4. electrophoresis. Undoubtedly capillary, you can see it in the photo (at least I can), and since we're looking at stuff that's only 75 nucleotides max, can be done very quickly. I don't really know capillary gel electrophoresis, but it apparently kicks the shit out of slab gel electrophoresis: http://www.pubmedcentral.nih.gov/articlerender.fcgi?artid=330505. We'll call that 10 minutes, lol. Could be a bit more? Balances with the PCR.
5. Of course, we added a 10-100 nucleotide standard conjugated to a different fluorescent species from the primers (i.e. the primers glow green and the standard glows red), so we can use our shitty little built-in 2-wavelength spectrophotometer to see where our unknown sample's bands are.

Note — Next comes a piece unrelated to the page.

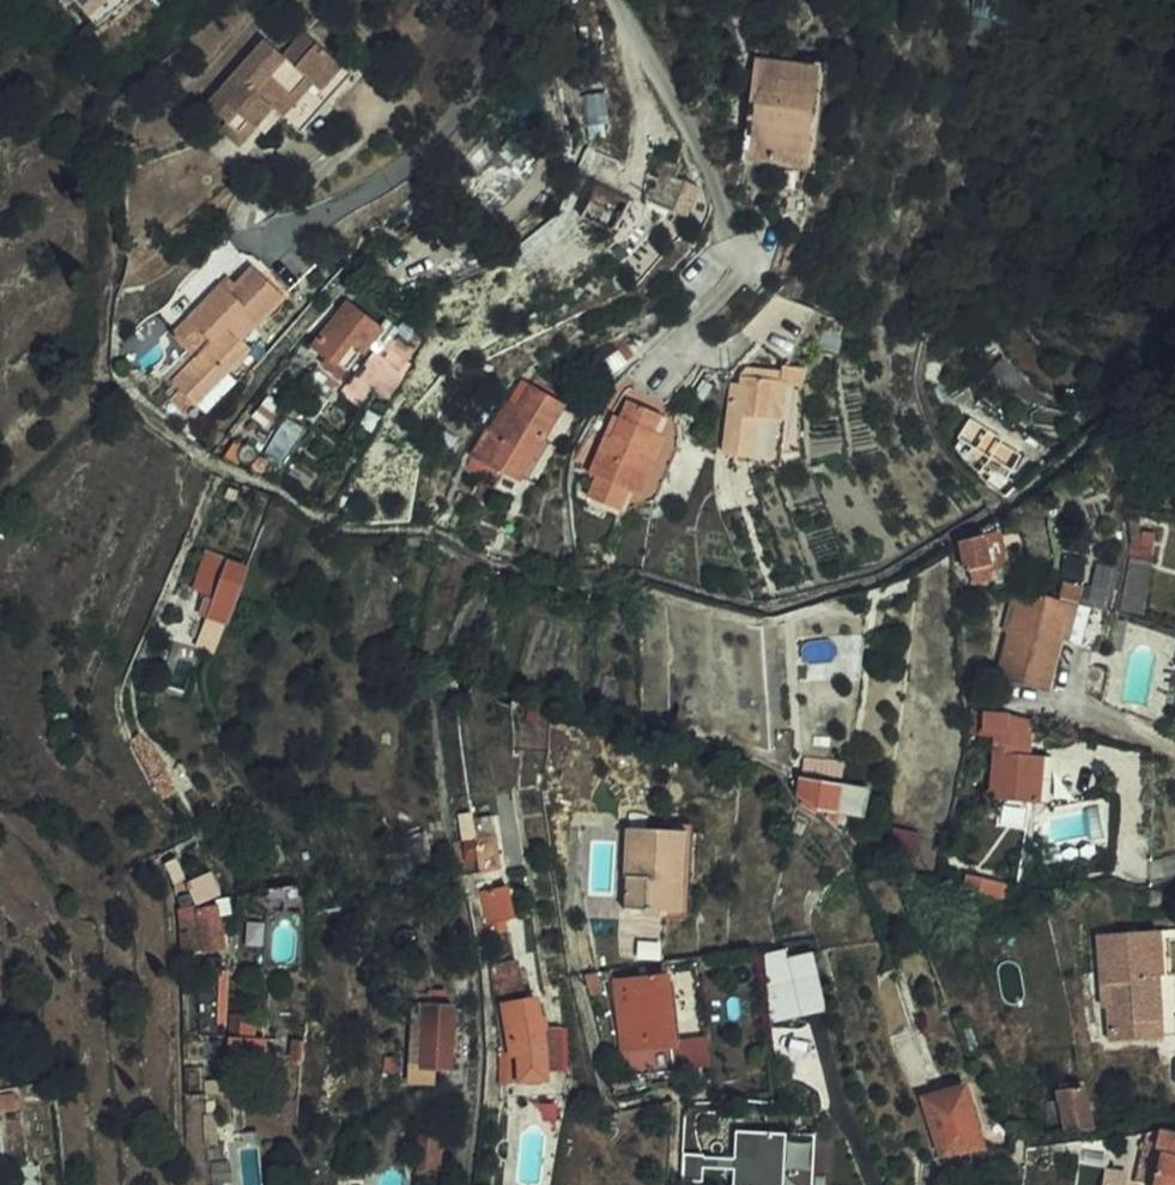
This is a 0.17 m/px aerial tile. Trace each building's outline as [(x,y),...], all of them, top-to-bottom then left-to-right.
[(100,28),(130,0),(75,0),(100,28)] [(974,14),(1002,15),(1003,0),(975,0),(974,14)] [(271,36),(209,98),(226,115),(243,133),(272,104),(299,131),(354,76),(310,32),(288,54),(271,36)] [(801,165),(817,70),(758,61),(743,155),(801,165)] [(243,133),(226,115),(220,121),(238,140),(243,133)] [(602,184),(583,175),(567,208),(613,231),(628,200),(600,187),(602,184)] [(319,266),(298,244),(268,272),(287,293),(319,266)] [(231,293),(223,285),(173,337),(192,355),(208,339),(211,342),(173,380),(179,387),(167,399),(182,413),(194,402),(196,403),(227,372),(248,350),(240,342),(253,329),(256,331),(285,299),(254,269),(238,286),(231,293)] [(238,286),(230,279),(223,285),(231,293),(238,286)] [(379,332),(348,304),(315,339),(347,369),(379,332)] [(1008,390),(1021,377),(1002,359),(990,371),(1008,390)] [(382,371),(367,360),(342,391),(359,405),(371,389),(369,388),(382,371)] [(801,386),(804,369),(785,366),(785,373),(765,371),(764,378),(744,376),(743,385),(734,384),(724,453),(734,454),(733,467),(743,467),(744,461),(749,462),(774,465),(780,419),(786,384),(792,385),(801,386)] [(764,378),(765,371),(750,369),(744,376),(764,378)] [(227,372),(196,403),(207,415),(238,383),(227,372)] [(1030,411),(1042,398),(1021,377),(1008,390),(1030,411)] [(489,427),(465,469),(487,482),(494,470),(513,480),(558,400),(533,386),(521,406),(512,401),(494,431),(489,427)] [(651,504),(678,444),(656,434),(663,417),(629,402),(621,420),(612,440),(606,437),(590,477),(596,479),(588,500),(622,514),(630,495),(636,498),(651,504)] [(1041,456),(991,406),(970,427),(972,428),(963,438),(975,450),(964,460),(989,485),(1003,501),(1006,499),(1022,484),(1017,478),(1041,456)] [(656,434),(678,444),(678,437),(676,430),(672,421),(668,415),(666,413),(663,417),(656,434)] [(621,420),(615,417),(606,437),(612,440),(621,420)] [(250,447),(247,449),(245,451),(244,454),(243,457),(244,460),(245,463),(248,465),(250,466),(254,467),(257,466),(260,465),(262,462),(264,459),(264,456),(263,453),(262,450),(259,448),(256,447),(253,446),(250,447)] [(225,498),(236,502),(239,491),(229,488),(225,498)] [(630,495),(622,514),(629,517),(636,498),(630,495)] [(1008,564),(1008,561),(1005,539),(1004,533),(964,538),(963,538),(967,571),(973,570),(974,580),(989,579),(989,574),(999,573),(998,566),(1008,564)] [(1026,536),(1005,539),(1008,561),(1028,558),(1026,536)] [(1152,559),(1127,554),(1125,575),(1118,608),(1142,613),(1152,559)] [(202,614),(227,623),(247,570),(209,557),(197,589),(205,591),(202,603),(206,605),(204,608),(202,614)] [(1112,588),(1117,563),(1098,559),(1093,584),(1112,588)] [(996,683),(1047,697),(1063,639),(1071,608),(1077,609),(1084,586),(1061,580),(1055,604),(1020,595),(996,683)] [(171,597),(189,603),(204,608),(206,605),(202,603),(205,591),(197,589),(195,588),(178,582),(171,597)] [(1069,640),(1077,609),(1071,608),(1063,639),(1069,640)] [(1081,644),(1089,613),(1077,609),(1069,640),(1081,644)] [(1007,717),(1008,714),(973,713),(972,739),(996,740),(991,801),(1038,804),(1042,758),(1008,755),(1009,746),(1028,747),(1030,723),(1007,717)] [(1047,805),(1051,758),(1042,758),(1038,804),(1047,805)] [(835,823),(841,787),(804,780),(802,797),(835,823)] [(470,817),(472,835),(494,832),(491,813),(470,817)] [(914,856),(918,831),(894,827),(890,853),(914,856)] [(682,913),(685,830),(629,828),(626,911),(682,913)] [(494,832),(472,835),(476,868),(498,865),(494,832)] [(223,896),(216,875),(188,884),(195,906),(223,896)] [(982,879),(965,876),(962,888),(979,892),(982,879)] [(982,879),(979,892),(990,894),(992,881),(982,879)] [(510,916),(502,883),(477,889),(484,921),(502,917),(510,916)] [(297,884),(265,891),(269,905),(301,897),(297,884)] [(196,908),(178,912),(179,923),(198,919),(204,950),(225,945),(219,915),(232,913),(230,899),(216,903),(196,908)] [(505,928),(502,917),(484,921),(480,922),(483,933),(505,928)] [(1100,941),(1104,993),(1115,991),(1117,1011),(1113,1011),(1116,1047),(1174,1042),(1174,977),(1170,935),(1100,941)] [(819,948),(765,953),(772,1017),(826,1012),(819,948)] [(199,957),(200,1012),(208,1012),(209,1025),(220,1024),(219,975),(223,975),(222,957),(199,957)] [(514,958),(488,962),(504,1052),(520,1051),(522,1078),(550,1075),(548,1065),(542,1031),(544,1024),(542,1017),(538,1012),(535,996),(523,998),(514,958)] [(606,992),(603,974),(586,977),(590,995),(606,992)] [(620,1055),(622,1080),(650,1076),(674,1074),(672,1050),(676,1050),(669,980),(619,986),(626,1055),(622,1055),(620,1055)] [(428,1006),(428,992),(414,991),(413,1083),(437,1085),(437,1069),(452,1068),(453,1006),(428,1006)] [(1104,993),(1105,1012),(1113,1011),(1117,1011),(1115,991),(1104,993)] [(952,1014),(970,1055),(981,1053),(966,1009),(952,1014)] [(208,1012),(200,1012),(201,1036),(226,1038),(226,1024),(220,1024),(209,1025),(208,1012)] [(558,1021),(544,1024),(542,1031),(548,1065),(562,1062),(558,1021)] [(247,1061),(246,1041),(227,1042),(227,1062),(247,1061)] [(504,1052),(501,1053),(502,1080),(522,1078),(520,1051),(504,1052)] [(398,1075),(398,1059),(384,1059),(384,1075),(398,1075)] [(927,1100),(944,1156),(985,1151),(965,1090),(927,1100)] [(1066,1091),(1069,1133),(1091,1131),(1088,1090),(1066,1091)] [(17,1092),(0,1092),(0,1110),(17,1109),(17,1092)] [(679,1181),(700,1183),(702,1171),(733,1171),(732,1184),(812,1184),(814,1134),(735,1130),(733,1158),(704,1158),(682,1155),(679,1181)] [(1174,1138),(1174,1133),(1170,1132),(1150,1135),(1138,1184),(1142,1184),(1174,1184),(1174,1139),(1174,1138)] [(436,1184),(440,1139),(420,1137),(415,1183),(436,1184)] [(232,1183),(231,1166),(211,1167),(212,1184),(232,1183)]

And now we have our data! And that only took... 25 minutes! Of course, this isn't a full-blown RFLP, like parent seems to assume. But just for doing a quick-and-dirty count of STRs, this could work. That's how I'd do it. Maybe I just invented a competing type of kit, lol. In any event, looking at the picture, I get the feeling their pipettes are crap.

Note this doesn't show how many repeats of a given legth the accused has, so the asshole could have 3 5-repeat ones and 2 4-repeat, and the machine would show that as being the same as a person with 1 of each. Also, they may use more fluorescent dyes to look at more STR sequences without too much difficulty. But in general, the samples will be unclean at best, total crap more often than they'll like to admit, and, in the end, only good as a blood-type-and-then-some test. How juries will react to this, I don't know.

To get even farther from parent, the real threat to your privacy is coming from gene chips, the next generation of sequencing technology. This kit is comparatively rudamentary, and obviously expensive. Yet more overhyped crap, whee!